## RECORDS
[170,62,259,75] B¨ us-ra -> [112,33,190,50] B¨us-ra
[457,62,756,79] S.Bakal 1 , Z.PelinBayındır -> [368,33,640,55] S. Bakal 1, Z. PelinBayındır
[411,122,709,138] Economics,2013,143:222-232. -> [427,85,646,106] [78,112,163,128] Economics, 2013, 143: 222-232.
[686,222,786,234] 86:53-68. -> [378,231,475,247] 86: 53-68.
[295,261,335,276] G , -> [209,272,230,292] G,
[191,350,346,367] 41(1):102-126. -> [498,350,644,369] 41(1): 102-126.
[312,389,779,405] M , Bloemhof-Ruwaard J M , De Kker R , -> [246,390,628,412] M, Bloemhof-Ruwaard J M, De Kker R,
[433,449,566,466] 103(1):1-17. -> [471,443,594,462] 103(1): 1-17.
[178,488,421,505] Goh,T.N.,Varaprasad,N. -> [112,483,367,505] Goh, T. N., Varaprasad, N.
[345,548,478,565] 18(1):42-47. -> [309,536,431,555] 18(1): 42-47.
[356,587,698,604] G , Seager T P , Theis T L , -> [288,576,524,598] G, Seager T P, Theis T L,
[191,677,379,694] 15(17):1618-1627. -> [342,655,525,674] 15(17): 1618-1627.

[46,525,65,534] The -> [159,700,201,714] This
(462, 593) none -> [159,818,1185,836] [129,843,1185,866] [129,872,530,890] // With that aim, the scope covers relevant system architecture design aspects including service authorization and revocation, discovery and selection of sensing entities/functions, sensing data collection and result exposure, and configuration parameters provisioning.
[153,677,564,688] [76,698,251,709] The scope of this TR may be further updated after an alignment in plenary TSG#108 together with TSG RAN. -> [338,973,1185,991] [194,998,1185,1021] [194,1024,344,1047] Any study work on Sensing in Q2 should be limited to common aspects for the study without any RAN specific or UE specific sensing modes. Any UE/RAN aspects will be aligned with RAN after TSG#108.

...

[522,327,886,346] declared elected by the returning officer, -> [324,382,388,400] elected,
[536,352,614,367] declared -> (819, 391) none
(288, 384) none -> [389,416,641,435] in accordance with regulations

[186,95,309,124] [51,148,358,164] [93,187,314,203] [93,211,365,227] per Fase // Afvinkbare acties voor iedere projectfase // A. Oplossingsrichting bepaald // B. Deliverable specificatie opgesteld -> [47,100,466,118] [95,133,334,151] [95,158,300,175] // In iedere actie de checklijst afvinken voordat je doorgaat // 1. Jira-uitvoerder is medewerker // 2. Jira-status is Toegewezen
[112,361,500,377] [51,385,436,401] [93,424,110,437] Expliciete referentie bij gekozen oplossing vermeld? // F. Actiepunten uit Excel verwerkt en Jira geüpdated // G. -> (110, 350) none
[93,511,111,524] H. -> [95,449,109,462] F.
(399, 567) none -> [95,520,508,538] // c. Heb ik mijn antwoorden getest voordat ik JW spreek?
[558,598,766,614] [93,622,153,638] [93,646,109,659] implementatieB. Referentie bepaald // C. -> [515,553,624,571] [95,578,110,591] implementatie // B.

## DIRECTIONS
Where does the string "aspects" appear in the records above? Show every line that holds it.

## SOLUTION FOR THIS TASK
(462, 593) none -> [159,818,1185,836] [129,843,1185,866] [129,872,530,890] // With that aim, the scope covers relevant system architecture design aspects including service authorization and revocation, discovery and selection of sensing entities/functions, sensing data collection and result exposure, and configuration parameters provisioning.
[153,677,564,688] [76,698,251,709] The scope of this TR may be further updated after an alignment in plenary TSG#108 together with TSG RAN. -> [338,973,1185,991] [194,998,1185,1021] [194,1024,344,1047] Any study work on Sensing in Q2 should be limited to common aspects for the study without any RAN specific or UE specific sensing modes. Any UE/RAN aspects will be aligned with RAN after TSG#108.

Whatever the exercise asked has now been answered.